I never envied those who moved every five years, I thought that would be tedious. But now I see it as the recipe for avoiding the accumulation of unnecessary belongings, and the organization of life as to what you need and the elimination of what you don’t need. The wisdom that comes to us regarding earthly possessions truly comes to us too late.
I’m thrilled to be leaving the pool, the yard work and the gardening behind, along with it the painting, the grout repair, the roof repair and the general upkeep a house requires. I’m enthusiastic about being able to request the condominium maintenance staff to resolve those types of issues. I rejoiced at the call to my arborist and tree team to say, “Gentlemen, I will now look at my trees from above, and not be concerned with fertilizing, trimming, and insect protection.”

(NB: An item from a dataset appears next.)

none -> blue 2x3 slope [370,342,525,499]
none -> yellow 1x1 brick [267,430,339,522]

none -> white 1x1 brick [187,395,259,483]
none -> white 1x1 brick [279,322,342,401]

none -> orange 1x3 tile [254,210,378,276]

I’m ready to take the abundant time I spent caring for and maintaining a house and reapportion that time to reading, self-development, and participating in the Dallas arts, architecture and cultural scene. And I’m happy to become part of an urban life, connected to the city, living less than a mile from my office. I’m ready for a totally new outlook.
It’s a complete and total change in perspective. And while I enter it exhausted and completely worn out, I also enter it lighter, renewed, purged of unnecessary objects, and with a focused desire for more meaningful substance. It’s exhilarating!